Best: In a stable condition after operation
Best: In a stable condition after operation  

LONDON, England -- Soccer legend George Best is recovering in hospital after undergoing a liver transplant operation.

The 56-year-old underwent 10 hours of surgery at London's Cromwell Hospital on Tuesday in a procedure described as "difficult."

But doctors said his prospects for recovery were good, barring complications, and he is on an intensive care ward where he is expected to remain for at least two days.

Best's wife, Alex, and his son from a former marriage, Calum, are at his bedside.

Consultant physician Professor Roger Williams told reporters that the former Manchester United and Northern Ireland star was in a stable condition after the operation.

"The long-term chances, if he gets through the first week, are very good," said Williams.

"About 80 percent of people having a transplant do well at one year. If they do well at one year, they go on doing well."

Best, considered to be one of the greatest footballers of all time, was placed on the transplant waiting list nine months ago after years of alcohol abuse.

He revealed last year that he was considering a transplant operation after staying sober for 12 months -- the criteria for a place on the waiting list.

Now a sports commentator, he was told he must give up drinking or die after he collapsed in early 2000.

He underwent extensive treatment for liver damage at the Cromwell later that year and Williams, who treated him, told how the footballer's liver was ravaged by the heavy drinking, making him vulnerable to infections.

But he cut out alcohol and had anti-alcohol tablets sewn into his stomach to keep him from drinking after he was warned just one more drink could kill him.

But his liver was not recovering from the decades of abuse.

Best told a British newspaper in May: "I must be the only person in the world who's looking forward to going into hospital. I can't wait to get it over and done with."

Former Manchester City player Rodney Marsh, a longtime friend of Best and fellow commentator, said on Tuesday: "He's got tons of fight, he's got that old Irish spirit.
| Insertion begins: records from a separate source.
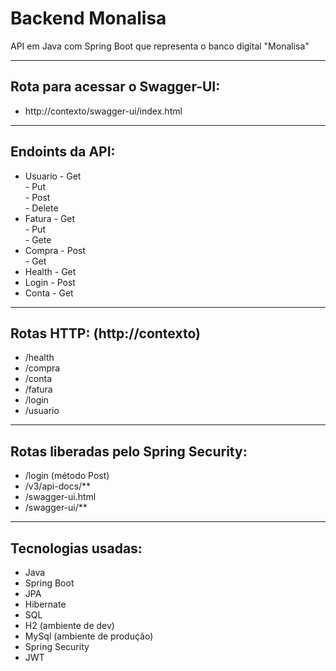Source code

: # Backend Monalisa
API em Java com Spring Boot que representa o banco digital "Monalisa"

<hr>

<h2>Rota para acessar o Swagger-UI:</h2>

- http://contexto/swagger-ui/index.html

<hr>

<h2>Endoints da API:</h2> 
<ul>
<li>Usuario
  - Get<br>
  - Put<br>
  - Post<br>
  - Delete</li>
<li>Fatura
  - Get<br>
  - Put<br>
  - Gete</li>
<li>Compra
  - Post<br>
  - Get</li>
<li>Health
  - Get</li>
<li>Login
  - Post</li>
<li>Conta
  - Get</li>
</ul>

<hr>

<h2>Rotas HTTP: (http://contexto)</h2>
<ul>
<li>/health</li>
<li>/compra</li>
<li>/conta</li>
<li>/fatura</li>
<li>/login</li>
<li>/usuario</li>
</ul>

<hr>

<h2>Rotas liberadas pelo Spring Security:</h2>
<ul>
<li>/login (método Post)</li>
<li>/v3/api-docs/**</li>
<li>/swagger-ui.html</li>
<li>/swagger-ui/**</li>
</ul>

<hr>


<h2>Tecnologias usadas:</h2>
<ul>
<li>Java</li>
<li>Spring Boot</li>
<li>JPA</li>
<li>Hibernate</li>
<li>SQL</li>
<li>H2 (ambiente de dev)</li>
<li>MySql (ambiente de produção)</li>
<li>Spring Security</li>
<li>JWT</li>
</ul>

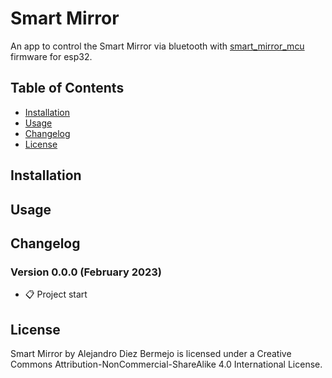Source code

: # Smart Mirror

An app to control the Smart Mirror via bluetooth with [smart_mirror_mcu](https://github.com/AlejaDiez/smart_mirror_mcu) firmware for esp32.

## Table of Contents

- [Installation](#installation)
- [Usage](#usage)
- [Changelog](#changelog)
- [License](#license)

## Installation

## Usage

## Changelog
### Version 0.0.0 (February 2023)
- 📋 Project start

## License

Smart Mirror by Alejandro Diez Bermejo is licensed under a Creative Commons Attribution-NonCommercial-ShareAlike 4.0 International License.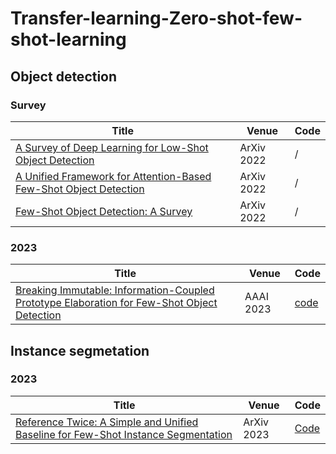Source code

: # Transfer-learning-Zero-shot-few-shot-learning
## Object detection
### Survey
| Title | Venue | Code |
|-------|-------|------|
|  [A Survey of Deep Learning for Low-Shot Object Detection](https://arxiv.org/pdf/2112.02814.pdf) |    ArXiv 2022   |   /   |
|   [A Unified Framework for Attention-Based Few-Shot Object Detection](https://arxiv.org/pdf/2201.02052.pdf)    |    ArXiv 2022   |   /   |
|   [Few-Shot Object Detection: A Survey](https://arxiv.org/abs/2112.11699)    |   ArXiv 2022    |   /   |
### 2023
| Title | Venue | Code |
|-------|-------|------|
|  [Breaking Immutable: Information-Coupled Prototype Elaboration for Few-Shot Object Detection](https://arxiv.org/pdf/2211.14782.pdf) |    AAAI 2023   |   [code](https://github.com/lxn96/ICPE)   |

## Instance segmetation
### 2023
| Title | Venue | Code |
|-------|-------|------|
|  [Reference Twice: A Simple and Unified Baseline for Few-Shot Instance Segmentation](https://arxiv.org/pdf/2301.01156.pdf) |    ArXiv 2023   |   [Code](https://github.com/hanyue1648/RefT)   |

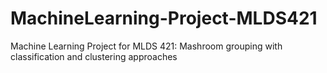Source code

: # MachineLearning-Project-MLDS421
Machine Learning Project for MLDS 421: Mashroom grouping with classification and clustering approaches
"I went to his house for a barbecue eight weeks ago and he was looking forward to having a transplant.

"In the last part of last season, he got a little bit tired. We did talk about the operation, how long it was going to take, the ins and out.

"He knows what to expect. He said it could be up to two years recuperation as well."

Born in Belfast in 1946, Best captivated the football world in a sparkling 10-year career at Manchester United from 1963 to 1973, inspiring them to their 1968 European Cup triumph.

Best was voted European Footballer of the Year that season but a hectic life style eventually took its toll.

In a statement released by Manchester United on Tuesday, the club said: "Everyone at Manchester United wishes George all the best in the operation and a speedy recovery afterwards."